Belvaille was a serious place. Deadly serious. And that wasn’t lost on folks. Those who weren’t bulletproof knew they might die at any time of any day. The Strip was a release valve for them.
A defiant, loud, raucous celebration of life while it lasted.
I came up to it in my metal shoes with my autocannon and silly hat and felt immediately out of place.
Everyone was joyous, yelling to strangers, hugging, making out, and running from club to club as if they were on fire and the next establishment was an extinguisher retailer.
Even the streets themselves looked different because every inch of every building was covered in graffiti. People doing their best to leave a permanent mark when they knew very well how fleeting this life could be.

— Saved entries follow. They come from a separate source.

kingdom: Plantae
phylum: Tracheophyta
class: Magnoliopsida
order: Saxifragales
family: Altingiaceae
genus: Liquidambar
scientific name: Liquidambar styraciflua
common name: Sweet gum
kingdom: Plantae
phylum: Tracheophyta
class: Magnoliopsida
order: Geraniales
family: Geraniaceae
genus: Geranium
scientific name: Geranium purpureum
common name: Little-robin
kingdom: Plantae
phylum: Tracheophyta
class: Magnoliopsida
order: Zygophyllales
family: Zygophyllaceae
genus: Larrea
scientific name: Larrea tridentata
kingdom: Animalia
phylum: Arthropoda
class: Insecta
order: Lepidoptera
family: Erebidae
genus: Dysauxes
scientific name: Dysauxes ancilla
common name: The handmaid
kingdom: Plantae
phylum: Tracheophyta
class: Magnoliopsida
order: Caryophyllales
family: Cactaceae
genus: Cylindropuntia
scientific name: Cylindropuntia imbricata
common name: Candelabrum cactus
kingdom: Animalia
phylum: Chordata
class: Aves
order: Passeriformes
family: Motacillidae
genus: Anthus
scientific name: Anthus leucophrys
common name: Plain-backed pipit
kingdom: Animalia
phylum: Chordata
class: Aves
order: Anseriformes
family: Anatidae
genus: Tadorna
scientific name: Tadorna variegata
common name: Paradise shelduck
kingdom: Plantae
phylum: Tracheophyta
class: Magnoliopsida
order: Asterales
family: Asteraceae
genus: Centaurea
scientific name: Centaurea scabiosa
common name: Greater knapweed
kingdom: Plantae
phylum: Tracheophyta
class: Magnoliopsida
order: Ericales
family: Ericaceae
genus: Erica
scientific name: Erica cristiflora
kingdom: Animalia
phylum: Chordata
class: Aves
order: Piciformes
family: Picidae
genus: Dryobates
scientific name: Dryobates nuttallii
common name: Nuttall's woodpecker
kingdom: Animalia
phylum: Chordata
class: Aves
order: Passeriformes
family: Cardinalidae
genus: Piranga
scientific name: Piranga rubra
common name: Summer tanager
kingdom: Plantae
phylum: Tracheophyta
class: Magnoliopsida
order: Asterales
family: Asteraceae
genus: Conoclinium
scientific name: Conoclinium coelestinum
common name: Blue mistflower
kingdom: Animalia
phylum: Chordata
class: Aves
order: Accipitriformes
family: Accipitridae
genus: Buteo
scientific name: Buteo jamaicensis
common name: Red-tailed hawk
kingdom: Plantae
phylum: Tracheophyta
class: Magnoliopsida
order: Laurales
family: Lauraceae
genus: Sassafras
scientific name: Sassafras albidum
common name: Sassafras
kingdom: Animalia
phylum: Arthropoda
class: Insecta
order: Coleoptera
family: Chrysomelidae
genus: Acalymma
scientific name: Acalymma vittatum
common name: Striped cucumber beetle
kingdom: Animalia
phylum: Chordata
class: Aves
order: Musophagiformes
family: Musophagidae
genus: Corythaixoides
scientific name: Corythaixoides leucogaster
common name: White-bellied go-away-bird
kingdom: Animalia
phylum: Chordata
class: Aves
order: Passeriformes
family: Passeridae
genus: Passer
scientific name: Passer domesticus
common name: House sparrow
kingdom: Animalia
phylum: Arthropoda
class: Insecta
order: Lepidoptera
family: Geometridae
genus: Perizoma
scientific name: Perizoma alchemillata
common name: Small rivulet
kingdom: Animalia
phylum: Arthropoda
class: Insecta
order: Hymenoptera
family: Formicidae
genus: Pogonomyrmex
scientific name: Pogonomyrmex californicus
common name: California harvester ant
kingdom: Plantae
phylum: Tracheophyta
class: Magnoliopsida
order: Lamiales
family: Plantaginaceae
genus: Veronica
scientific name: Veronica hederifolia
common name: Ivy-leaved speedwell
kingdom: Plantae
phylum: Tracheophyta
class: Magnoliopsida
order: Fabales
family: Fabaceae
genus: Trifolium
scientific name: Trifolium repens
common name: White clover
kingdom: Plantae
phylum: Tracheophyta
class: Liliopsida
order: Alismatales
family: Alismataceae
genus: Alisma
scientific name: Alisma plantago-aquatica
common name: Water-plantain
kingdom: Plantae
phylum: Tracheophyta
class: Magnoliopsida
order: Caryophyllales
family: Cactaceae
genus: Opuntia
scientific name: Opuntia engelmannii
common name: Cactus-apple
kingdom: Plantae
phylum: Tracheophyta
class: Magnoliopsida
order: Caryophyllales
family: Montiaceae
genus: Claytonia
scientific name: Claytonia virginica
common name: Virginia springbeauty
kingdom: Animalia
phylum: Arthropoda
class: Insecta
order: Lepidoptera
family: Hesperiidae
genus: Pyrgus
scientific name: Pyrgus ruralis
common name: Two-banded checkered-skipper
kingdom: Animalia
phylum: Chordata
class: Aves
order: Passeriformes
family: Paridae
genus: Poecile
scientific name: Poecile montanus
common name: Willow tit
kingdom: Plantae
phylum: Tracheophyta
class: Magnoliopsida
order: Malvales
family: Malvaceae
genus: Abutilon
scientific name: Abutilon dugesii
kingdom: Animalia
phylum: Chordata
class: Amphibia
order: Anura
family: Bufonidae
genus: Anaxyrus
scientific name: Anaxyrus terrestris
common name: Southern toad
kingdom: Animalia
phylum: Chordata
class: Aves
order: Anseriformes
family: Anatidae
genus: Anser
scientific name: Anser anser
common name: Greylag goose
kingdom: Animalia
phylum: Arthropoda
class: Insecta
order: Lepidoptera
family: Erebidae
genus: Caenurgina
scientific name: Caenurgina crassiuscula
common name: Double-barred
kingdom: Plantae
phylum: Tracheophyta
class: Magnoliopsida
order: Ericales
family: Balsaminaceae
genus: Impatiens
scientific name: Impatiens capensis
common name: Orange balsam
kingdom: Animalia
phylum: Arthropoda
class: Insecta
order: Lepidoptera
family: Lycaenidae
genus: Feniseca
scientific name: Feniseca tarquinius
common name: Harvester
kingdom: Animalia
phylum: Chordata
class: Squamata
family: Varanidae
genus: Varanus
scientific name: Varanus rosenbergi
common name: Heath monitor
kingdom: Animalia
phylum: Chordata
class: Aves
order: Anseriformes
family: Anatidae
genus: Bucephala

Colored street lamps provided unique illumination. Not disco or flashing, just colored lights. I think this was the only place on Belvaille that didn’t rely on the lighting from the latticework.
Looking at all these people running around I couldn’t tell if they were drunk or drugged or just youthful—maybe some combination. When I was a doorman, if I saw people acting like this I wouldn’t have let them inside. But that was a casino and you were expected to behave a certain way.
“Hey!” A woman screamed at me and grabbed hold of my arm. She said something else and I couldn’t hear her.
“What?”
She was talking to me
excitedly and I couldn’t hear any of it. The Strip was just too loud. Or I was too deaf.
She held my arm and had her head against my shoulder as we walked down the street together. I couldn’t tell if I knew her. Stupid lights. Everyone looks the same under a blue filter.
She was a medium height woman with blonde hair and dressed in black synth strips that crisscrossed her body strategically. She had a black synth miniskirt on and had to take very fast baby steps to get around.
I definitely saw people doing drugs and drinking. It was unusual to me to see that in an open street. It felt almost like Deadsouth except people were happy. Maybe The Strip was what Deadsouth started out as.
We were walking languidly, just people-watching. The woman attached to me was bumping around and unsteady. Because of her weaving I kept checking to make sure I didn’t step on her feet. These metal clogs and my weight on those little open-toed shoes were going to be painful.
“Where are we going?” she asked me finally.
“I don’t know. I was just walking.”
She laughed at that hysterically, covering her face with both hands. She reached up to put her arm around me and pulled back, confused.
“What’s that?”
“That’s my autocannon.” I turned to show her.
“What’s it do?” she asked.
“It’s a gun. It shoots ten miles.”
“It’s really big. Is it true what they say about big guns?” She poked her finger at me seductively, and I felt I should be flirting, but those skills atrophied decades ago.
“It has a lot of recoil,” I confessed.
She giggled and continued walking. I took a few steps and caught up.
“We should go into a club,” I said.
“I want a Rodye,” she said.
I kicked that word around in my head and had never heard it before. I knew she was younger than me, a lot younger. And I knew this wasn’t my scene. She could be talking about a drug, a drink, a candy, a cybernetic modification. I had no idea. I didn’t say anything.
“Let’s go to your place,” she said suddenly.
“Okay.”
On the train ride back I got a better view of her without colored lights. She was pretty, had good bone structure and great skin. It’s funny, at my age, when people look good, you have to really be taking care of yourself. But at her age, you have to really go out of your way to be ugly.